Healthcare organizations are accepting cyber risk to cut costs

Healthcare organizations are cutting cybersecurity budgets under financial pressure even as the threats targeting their systems intensify. A PwC survey of 381 global healthcare executives, conducted between May and July 2025, puts numbers to the gap between the risks the sector faces and the controls it has in place.

Key findings (Source: PwC)

Data protection ranks as the single biggest driver of cybersecurity spending in the sector, yet only 35% of healthcare organizations have implemented data risk controls across the entire data life cycle. The global average across all sectors is 44%.

Cloud, quantum, and connected products top the list of unpreparedness

Healthcare leaders identified cloud-related threats, quantum computing risks, and attacks on connected products as the three threats they feel least prepared to address. The pattern holds across both payers and providers on one side, and pharmaceutical and life sciences companies on the other, with some variation in specifics.

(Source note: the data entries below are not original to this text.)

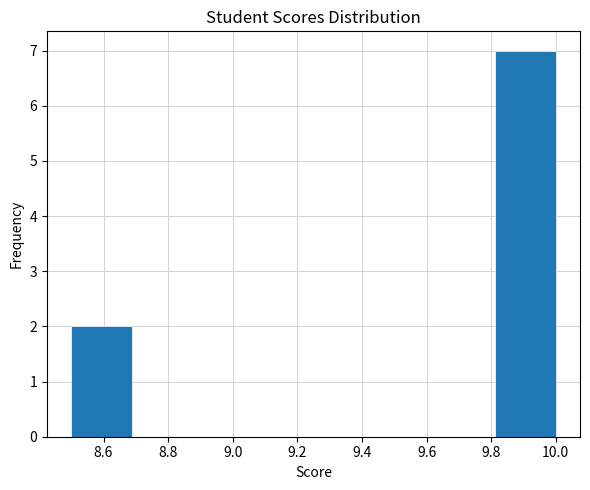

What is the height of the bar covering 8.50 to 8.68 on the x-axis? Neither the bar edges nor the heights are printed on the chart, so give them approximately, as read against the axes.

2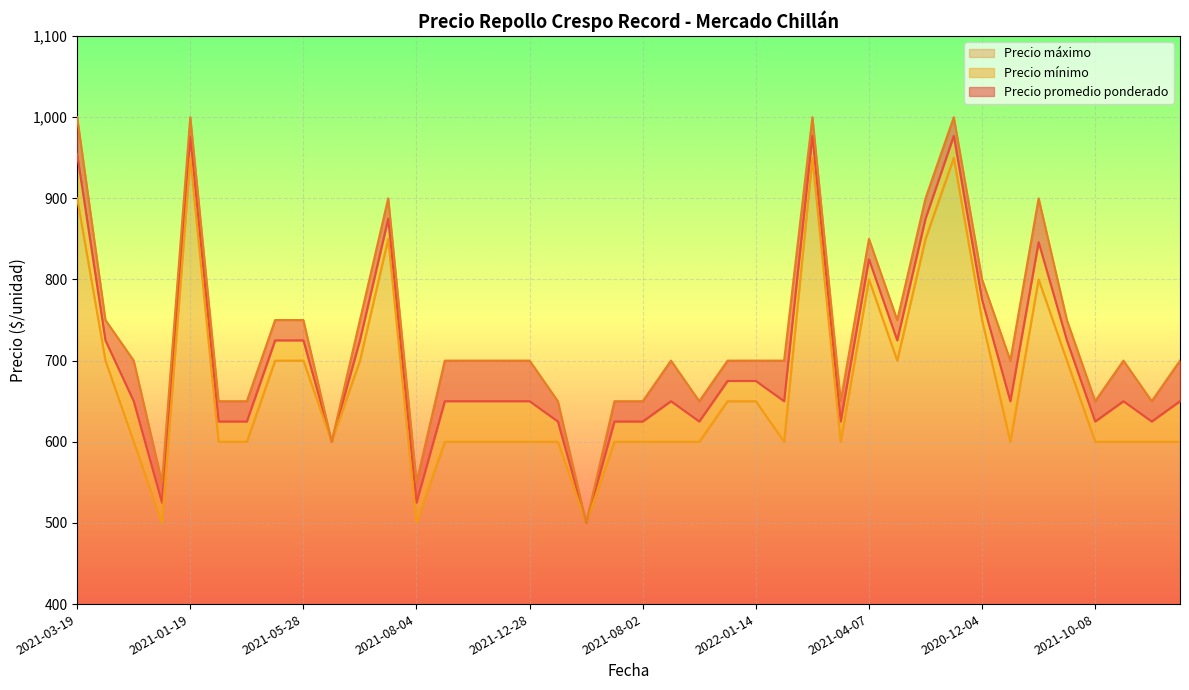

Where is Precio promedio ponderado nearest to the value 738?

2021-05-05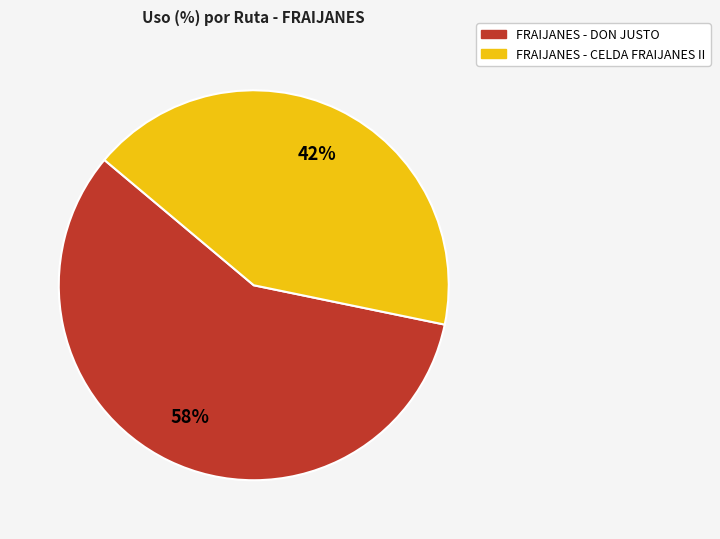

What percentage is the FRAIJANES - DON JUSTO slice, to the nearest percent?

58%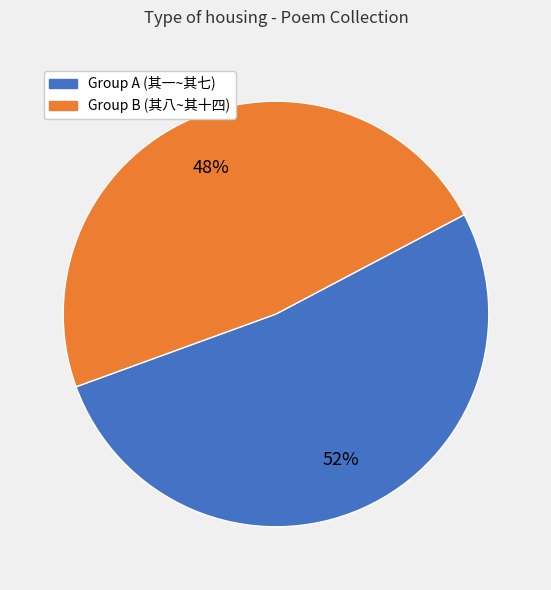

To the nearest percent, what is the difference between the largest and smallest slice percentages?

4%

For pharma and life sciences firms, the picture on quantum preparedness is particularly stark. More than half of respondents have not started implementing any quantum-resistant security measures. Only 7% are allocating budget toward quantum readiness in 2026.

Payers and providers: identity fraud and fragmented data environments

Healthcare payers and providers are operating in systems that run across multiple vendors, platforms, and data repositories. That fragmentation creates gaps in security coverage and complicates governance.

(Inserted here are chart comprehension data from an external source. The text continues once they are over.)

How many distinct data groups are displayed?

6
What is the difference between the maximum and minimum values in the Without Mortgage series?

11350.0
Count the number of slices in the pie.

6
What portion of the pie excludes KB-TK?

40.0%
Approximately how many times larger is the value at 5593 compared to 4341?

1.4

The exploitation of unsecured applications and weak identity management has driven up fraud, particularly in online healthcare accounts and incentive programs such as debit cards for preventive care. In response, payers and providers rank data protection and security awareness training among their top investment priorities for the coming year.

Data governance gaps remain widespread. Only 39% of payers and providers have implemented data minimization approaches across their organizations. Only 37% have implemented data controls across the entire data life cycle. Sensitive data including extracts, spreadsheets, and historical records often sits in uncontrolled environments outside primary systems, where it is harder to protect and audit.

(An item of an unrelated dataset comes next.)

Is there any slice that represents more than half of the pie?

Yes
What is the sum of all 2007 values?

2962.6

On the operational technology side, the top challenge for providers is lack of network segmentation, cited by 50% of respondents. Gaps in OT-specific skills and resources followed at 47%, and lack of clear governance and responsibility for OT cybersecurity was cited by 45%.

Regulatory requirements are also tightening. In the United States, proposed revisions to the HIPAA security rule would require annual security risk assessments and mandate encryption and multi-factor authentication. India’s Digital Personal Data Protection Act imposes strict compliance requirements for processing health data and obtaining consent.

The financial context is significant. Healthcare costs are running at an estimated $5 trillion annually and growing at nearly 8% per year, driven by higher insurance claims, reduced government funding, increased administrative workload, and chronic and mental health conditions. Some organizations are deliberately accepting greater cybersecurity exposure to avoid upfront spending.

Pharma and life sciences: intellectual property and third-party risk

Pharmaceutical and life sciences companies are most focused on protecting intellectual property. Proprietary formulas, research data, and clinical trial information are high-value targets. Breaches in this space can delay regulatory approvals or clinical trials in addition to causing financial and reputational damage.

Third-party risk is a recurring concern. The sector operates through extensive networks of contract researchers, manufacturers, and vendors. A quarter of pharma leaders surveyed rank third-party breaches among the top three threats their organization is least prepared to address.

Data controls in pharma are incomplete across the board. About half of pharma and life sciences companies surveyed have implemented data classification policies and data loss prevention across key exit channels. Only 33% have implemented controls across the full data life cycle. Just 2% have implemented all eight data risk measures covered in the survey.

Cloud and connected device vulnerabilities also rank high on the list of concerns. Many pharma operations rely on cloud infrastructure to store clinical trial data and automate production lines, making secure-by-design architecture a recurring recommendation for the sector. IT/OT convergence creates additional exposure: attacks on smart manufacturing systems can halt production, disrupt supply chains, and affect drug quality.

Investment patterns and priorities for 2026

Payers and providers plan to increase cyber budgets in 2026, with AI named as the top investment category. Cloud security and threat management follow closely. Only 24% of pharma and life sciences firms are allocating significantly more budget toward proactive measures such as monitoring, testing, training, and governance, compared with reactive measures such as incident response and remediation.